• _Source material_
■ ■ ■
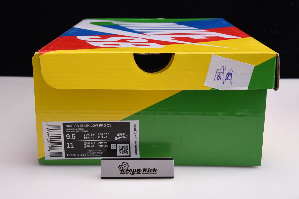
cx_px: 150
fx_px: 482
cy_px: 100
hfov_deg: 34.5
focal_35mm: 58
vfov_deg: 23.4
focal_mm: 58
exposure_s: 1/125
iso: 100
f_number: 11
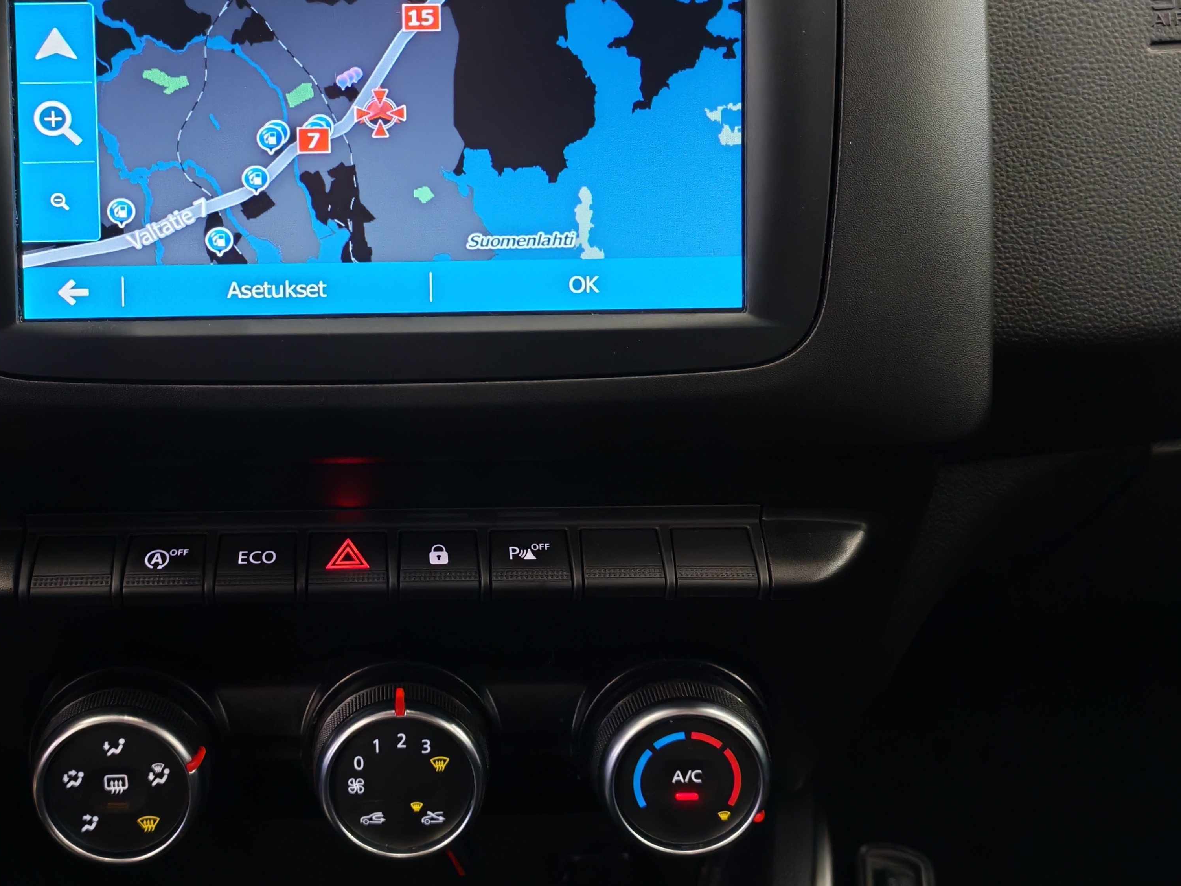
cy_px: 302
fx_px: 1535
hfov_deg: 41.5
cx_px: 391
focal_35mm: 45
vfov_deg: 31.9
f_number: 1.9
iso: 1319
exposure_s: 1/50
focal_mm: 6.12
■ ■ ■
• _What you have to do_
Set down exactly the lines beginning at the one that holds "fx_px: 1535" and ending with the last line of the data.

• _Reply_
fx_px: 1535
hfov_deg: 41.5
cx_px: 391
focal_35mm: 45
vfov_deg: 31.9
f_number: 1.9
iso: 1319
exposure_s: 1/50
focal_mm: 6.12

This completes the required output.